For this reason the grand philosopher of the Catholic Church in our times, John Paul II deploys his devastating critique of Descartes's cogito in the "adaequatio rei et intellectus" argumentum - the subject is there to conform his or her mind to the reality of the objective universe, and not the other way round. Karol like a Karol Sicora deploys the arguments of Edmund Husserl for this reason - when the human subject thinks, it does not simply think tabula rasa without a thought or without a sense impression, it always thinks of something, of some quidditas to put in the elegance of Hopkinsian poetry, something that has been historically received in history, i.e. it is not cogito ergo sum but cogito cogitatum ergo sum. Thus the human subject always connotes an object even when it is thinking with its eyes closed. Mind can encompass many things in the far reaches of space and not be dominated by such a poor argument as the sheer size of a thing. Value then is not an empirical concept - it escapes size issues.
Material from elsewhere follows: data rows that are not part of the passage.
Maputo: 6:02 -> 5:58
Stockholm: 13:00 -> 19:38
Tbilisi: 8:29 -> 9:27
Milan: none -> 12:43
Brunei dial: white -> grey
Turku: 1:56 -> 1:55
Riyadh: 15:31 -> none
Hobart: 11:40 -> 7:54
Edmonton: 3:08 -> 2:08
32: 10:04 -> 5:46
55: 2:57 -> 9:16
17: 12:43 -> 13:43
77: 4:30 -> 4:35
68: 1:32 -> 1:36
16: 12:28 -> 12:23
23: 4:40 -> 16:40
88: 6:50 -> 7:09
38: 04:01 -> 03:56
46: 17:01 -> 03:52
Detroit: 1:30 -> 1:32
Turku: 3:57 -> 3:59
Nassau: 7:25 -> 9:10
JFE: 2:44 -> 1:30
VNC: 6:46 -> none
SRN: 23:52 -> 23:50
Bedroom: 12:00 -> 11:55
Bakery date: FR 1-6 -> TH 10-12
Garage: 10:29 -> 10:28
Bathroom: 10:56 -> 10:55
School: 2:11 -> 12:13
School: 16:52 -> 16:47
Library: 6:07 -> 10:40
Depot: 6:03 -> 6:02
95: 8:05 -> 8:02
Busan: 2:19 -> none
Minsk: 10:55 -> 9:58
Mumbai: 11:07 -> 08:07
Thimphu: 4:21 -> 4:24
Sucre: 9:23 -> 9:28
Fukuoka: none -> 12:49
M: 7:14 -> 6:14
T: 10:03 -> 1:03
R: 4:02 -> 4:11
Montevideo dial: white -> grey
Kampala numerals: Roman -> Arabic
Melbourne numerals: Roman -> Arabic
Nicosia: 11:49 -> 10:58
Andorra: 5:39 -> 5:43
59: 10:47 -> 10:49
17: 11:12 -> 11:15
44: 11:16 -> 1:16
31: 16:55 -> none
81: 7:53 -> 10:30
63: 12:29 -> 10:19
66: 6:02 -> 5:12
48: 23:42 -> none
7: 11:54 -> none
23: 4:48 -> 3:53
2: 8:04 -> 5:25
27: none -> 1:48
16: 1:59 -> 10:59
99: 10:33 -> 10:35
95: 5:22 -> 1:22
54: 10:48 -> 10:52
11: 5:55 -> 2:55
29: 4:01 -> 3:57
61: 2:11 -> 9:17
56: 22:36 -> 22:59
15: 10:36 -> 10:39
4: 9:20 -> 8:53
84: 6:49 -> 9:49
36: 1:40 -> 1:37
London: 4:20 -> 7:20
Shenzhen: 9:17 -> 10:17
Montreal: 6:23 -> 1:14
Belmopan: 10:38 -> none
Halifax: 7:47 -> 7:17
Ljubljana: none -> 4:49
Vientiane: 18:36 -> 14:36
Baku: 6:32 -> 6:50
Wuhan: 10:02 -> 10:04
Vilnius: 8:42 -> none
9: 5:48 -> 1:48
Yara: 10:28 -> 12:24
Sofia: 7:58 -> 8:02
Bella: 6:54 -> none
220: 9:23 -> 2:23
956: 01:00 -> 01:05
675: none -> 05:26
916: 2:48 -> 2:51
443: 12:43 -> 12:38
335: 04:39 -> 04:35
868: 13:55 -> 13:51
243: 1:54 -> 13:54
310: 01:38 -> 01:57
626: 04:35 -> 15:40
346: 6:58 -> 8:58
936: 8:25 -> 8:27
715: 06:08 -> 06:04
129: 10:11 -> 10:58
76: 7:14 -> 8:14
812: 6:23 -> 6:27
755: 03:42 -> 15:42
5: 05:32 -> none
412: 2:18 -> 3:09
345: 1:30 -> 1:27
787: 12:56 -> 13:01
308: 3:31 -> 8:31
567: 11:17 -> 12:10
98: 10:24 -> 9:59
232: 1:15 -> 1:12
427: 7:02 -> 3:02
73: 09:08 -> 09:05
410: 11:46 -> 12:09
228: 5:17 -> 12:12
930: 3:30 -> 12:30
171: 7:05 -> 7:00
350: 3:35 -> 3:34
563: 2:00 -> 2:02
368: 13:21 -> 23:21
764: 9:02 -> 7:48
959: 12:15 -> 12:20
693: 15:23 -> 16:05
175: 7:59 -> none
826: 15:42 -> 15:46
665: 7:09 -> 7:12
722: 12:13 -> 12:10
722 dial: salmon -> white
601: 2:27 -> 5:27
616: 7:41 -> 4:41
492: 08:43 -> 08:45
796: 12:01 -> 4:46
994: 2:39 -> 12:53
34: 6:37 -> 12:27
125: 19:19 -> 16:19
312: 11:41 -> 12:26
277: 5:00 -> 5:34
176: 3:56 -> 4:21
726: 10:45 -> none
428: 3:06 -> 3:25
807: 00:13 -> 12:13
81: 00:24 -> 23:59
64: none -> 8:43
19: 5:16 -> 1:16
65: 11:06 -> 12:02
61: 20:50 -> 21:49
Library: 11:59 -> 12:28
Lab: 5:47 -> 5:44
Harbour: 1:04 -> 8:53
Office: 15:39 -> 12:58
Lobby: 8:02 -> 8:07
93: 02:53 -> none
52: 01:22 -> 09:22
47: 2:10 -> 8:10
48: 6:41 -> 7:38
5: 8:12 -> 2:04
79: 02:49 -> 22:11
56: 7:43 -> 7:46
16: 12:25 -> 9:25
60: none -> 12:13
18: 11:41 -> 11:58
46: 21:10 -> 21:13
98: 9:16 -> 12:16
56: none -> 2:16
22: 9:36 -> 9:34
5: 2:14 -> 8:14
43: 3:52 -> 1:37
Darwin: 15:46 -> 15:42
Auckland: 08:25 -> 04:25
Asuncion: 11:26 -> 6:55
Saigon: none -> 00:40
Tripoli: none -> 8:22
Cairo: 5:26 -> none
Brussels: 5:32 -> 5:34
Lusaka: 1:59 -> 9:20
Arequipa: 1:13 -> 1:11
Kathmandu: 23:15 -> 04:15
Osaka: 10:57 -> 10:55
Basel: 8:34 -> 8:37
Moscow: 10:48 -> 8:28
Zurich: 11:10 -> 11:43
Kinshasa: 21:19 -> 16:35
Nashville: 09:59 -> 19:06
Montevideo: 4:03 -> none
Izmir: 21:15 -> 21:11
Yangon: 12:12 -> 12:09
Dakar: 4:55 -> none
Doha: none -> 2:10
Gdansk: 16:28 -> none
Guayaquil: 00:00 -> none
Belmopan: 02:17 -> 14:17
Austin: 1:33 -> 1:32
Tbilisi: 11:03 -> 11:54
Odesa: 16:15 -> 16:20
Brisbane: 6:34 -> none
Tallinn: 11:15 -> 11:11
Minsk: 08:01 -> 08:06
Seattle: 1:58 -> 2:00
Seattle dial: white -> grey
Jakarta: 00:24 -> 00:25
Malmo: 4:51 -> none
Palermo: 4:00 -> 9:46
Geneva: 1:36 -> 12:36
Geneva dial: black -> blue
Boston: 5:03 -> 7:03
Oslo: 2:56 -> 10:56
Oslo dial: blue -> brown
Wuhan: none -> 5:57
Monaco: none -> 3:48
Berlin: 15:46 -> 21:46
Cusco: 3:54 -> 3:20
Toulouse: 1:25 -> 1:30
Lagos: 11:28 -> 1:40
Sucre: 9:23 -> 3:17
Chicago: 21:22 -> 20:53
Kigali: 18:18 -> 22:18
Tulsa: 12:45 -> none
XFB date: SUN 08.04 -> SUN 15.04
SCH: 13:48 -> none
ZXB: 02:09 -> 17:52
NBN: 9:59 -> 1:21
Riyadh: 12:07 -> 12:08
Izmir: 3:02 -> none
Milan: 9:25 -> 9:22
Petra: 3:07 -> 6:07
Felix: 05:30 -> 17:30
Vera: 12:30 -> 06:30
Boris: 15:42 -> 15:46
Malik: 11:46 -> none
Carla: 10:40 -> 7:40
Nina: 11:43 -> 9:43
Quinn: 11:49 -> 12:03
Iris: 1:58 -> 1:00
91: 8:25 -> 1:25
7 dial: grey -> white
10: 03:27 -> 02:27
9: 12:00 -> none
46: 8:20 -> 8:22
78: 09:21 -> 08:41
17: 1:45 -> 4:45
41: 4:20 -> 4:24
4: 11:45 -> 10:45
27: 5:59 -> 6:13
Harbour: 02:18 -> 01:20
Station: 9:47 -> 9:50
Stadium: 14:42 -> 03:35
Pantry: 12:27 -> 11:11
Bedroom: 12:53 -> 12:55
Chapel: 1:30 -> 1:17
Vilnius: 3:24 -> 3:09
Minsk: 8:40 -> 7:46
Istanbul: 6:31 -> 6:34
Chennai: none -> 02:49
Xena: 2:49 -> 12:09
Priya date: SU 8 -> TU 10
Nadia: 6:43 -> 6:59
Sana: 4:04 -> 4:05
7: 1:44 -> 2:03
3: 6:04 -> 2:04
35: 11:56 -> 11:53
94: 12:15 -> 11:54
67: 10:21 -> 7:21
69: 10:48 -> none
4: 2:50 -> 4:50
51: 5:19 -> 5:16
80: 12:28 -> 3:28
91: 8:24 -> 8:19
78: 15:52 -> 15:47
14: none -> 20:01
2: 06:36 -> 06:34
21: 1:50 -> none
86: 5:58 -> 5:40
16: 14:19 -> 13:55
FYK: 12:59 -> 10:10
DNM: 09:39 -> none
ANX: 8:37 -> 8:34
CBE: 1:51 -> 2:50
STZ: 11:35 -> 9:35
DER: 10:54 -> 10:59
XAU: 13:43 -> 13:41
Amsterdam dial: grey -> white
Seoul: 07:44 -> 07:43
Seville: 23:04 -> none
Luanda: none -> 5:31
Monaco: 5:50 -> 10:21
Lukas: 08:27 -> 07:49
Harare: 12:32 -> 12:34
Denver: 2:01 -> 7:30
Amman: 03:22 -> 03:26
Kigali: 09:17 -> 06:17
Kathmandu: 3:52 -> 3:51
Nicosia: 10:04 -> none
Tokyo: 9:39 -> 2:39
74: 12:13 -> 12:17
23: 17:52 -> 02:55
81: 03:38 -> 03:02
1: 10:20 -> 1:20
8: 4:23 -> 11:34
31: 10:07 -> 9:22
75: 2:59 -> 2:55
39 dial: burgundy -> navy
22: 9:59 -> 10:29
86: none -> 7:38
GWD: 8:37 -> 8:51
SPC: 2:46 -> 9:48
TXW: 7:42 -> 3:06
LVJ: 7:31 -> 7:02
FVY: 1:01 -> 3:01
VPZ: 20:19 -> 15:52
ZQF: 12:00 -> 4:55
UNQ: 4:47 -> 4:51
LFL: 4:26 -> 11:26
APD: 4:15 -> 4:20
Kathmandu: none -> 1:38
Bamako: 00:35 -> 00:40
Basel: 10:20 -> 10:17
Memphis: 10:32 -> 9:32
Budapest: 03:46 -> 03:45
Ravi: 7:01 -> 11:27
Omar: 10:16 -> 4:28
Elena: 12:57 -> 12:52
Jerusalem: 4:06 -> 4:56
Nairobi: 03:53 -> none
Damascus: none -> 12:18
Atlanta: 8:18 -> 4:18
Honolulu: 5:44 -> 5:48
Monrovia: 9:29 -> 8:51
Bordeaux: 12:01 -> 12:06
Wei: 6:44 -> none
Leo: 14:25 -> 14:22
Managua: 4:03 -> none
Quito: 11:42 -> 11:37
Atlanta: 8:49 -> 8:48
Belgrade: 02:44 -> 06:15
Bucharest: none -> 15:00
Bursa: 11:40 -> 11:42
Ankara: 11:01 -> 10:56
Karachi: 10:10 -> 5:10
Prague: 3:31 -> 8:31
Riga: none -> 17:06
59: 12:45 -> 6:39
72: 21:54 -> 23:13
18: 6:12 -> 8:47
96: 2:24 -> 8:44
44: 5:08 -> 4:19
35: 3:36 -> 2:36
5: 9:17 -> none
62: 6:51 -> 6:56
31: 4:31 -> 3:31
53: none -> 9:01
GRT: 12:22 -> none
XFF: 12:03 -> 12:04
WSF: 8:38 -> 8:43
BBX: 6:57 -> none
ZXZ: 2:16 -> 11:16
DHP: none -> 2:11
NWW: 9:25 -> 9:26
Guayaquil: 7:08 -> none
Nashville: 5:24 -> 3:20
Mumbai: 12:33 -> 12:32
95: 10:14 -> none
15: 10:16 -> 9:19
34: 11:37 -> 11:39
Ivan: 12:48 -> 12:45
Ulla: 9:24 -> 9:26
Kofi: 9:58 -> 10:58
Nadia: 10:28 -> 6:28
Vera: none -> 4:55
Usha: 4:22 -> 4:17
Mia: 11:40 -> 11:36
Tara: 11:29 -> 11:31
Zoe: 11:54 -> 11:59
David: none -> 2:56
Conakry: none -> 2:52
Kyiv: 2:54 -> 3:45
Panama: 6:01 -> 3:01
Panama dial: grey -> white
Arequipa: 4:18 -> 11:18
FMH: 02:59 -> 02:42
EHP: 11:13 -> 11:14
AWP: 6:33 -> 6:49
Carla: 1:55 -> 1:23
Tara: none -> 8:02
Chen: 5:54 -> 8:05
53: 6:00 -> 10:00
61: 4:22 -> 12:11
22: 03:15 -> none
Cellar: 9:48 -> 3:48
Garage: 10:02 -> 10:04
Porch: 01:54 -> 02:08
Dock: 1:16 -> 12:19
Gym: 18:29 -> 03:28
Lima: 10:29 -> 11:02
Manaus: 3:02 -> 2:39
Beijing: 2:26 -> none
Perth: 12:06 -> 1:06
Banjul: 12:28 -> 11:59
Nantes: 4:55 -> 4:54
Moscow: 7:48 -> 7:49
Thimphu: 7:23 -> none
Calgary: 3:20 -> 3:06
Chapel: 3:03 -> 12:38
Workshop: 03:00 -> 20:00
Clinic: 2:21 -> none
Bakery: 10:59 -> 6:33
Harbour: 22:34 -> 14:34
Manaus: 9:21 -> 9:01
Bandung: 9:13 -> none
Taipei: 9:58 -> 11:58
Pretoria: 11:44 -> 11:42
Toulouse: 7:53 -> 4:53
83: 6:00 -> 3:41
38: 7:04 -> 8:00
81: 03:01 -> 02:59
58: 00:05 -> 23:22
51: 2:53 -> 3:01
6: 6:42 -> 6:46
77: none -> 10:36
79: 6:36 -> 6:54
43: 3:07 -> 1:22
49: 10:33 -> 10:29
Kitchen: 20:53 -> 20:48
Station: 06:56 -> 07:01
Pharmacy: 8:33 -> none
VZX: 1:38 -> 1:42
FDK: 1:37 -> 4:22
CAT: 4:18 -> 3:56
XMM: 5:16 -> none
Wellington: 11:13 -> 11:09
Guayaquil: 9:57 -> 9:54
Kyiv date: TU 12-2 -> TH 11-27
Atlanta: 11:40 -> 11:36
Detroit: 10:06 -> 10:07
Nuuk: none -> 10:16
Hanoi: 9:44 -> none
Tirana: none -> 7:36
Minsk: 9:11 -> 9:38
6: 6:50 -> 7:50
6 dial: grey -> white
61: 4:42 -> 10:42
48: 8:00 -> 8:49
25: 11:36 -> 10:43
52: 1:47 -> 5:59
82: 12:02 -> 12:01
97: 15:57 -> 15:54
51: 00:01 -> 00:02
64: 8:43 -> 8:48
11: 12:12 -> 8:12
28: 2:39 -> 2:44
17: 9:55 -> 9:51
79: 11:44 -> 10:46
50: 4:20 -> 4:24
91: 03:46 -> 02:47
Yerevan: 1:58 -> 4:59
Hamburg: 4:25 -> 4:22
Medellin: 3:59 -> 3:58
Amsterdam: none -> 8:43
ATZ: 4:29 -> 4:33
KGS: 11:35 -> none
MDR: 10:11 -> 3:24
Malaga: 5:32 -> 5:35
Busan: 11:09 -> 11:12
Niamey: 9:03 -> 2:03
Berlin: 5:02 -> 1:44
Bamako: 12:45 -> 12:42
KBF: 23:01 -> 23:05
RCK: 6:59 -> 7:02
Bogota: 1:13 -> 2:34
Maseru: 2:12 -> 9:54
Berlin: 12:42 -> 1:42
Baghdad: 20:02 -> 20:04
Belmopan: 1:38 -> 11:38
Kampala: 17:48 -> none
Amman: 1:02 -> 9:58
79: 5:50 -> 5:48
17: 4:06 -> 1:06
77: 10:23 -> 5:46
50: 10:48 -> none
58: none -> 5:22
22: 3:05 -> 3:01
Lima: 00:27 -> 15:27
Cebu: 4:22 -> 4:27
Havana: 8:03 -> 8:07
Value is defined not by the size of a thing but by the quality of the subject in a thing. The subject is not unimportant in these equations of meaning. A significant other is significant to the extent that he or she loves the other, not because he or she is taller than the other. Love is a philosophical quotient, Prof Tim Jackson of the British mainland, a country which often produces its fair share of genii, which my own work has sometimes benefitted from in Rome, has shown this in his superb book, Post-Growth - Life After Capitalism.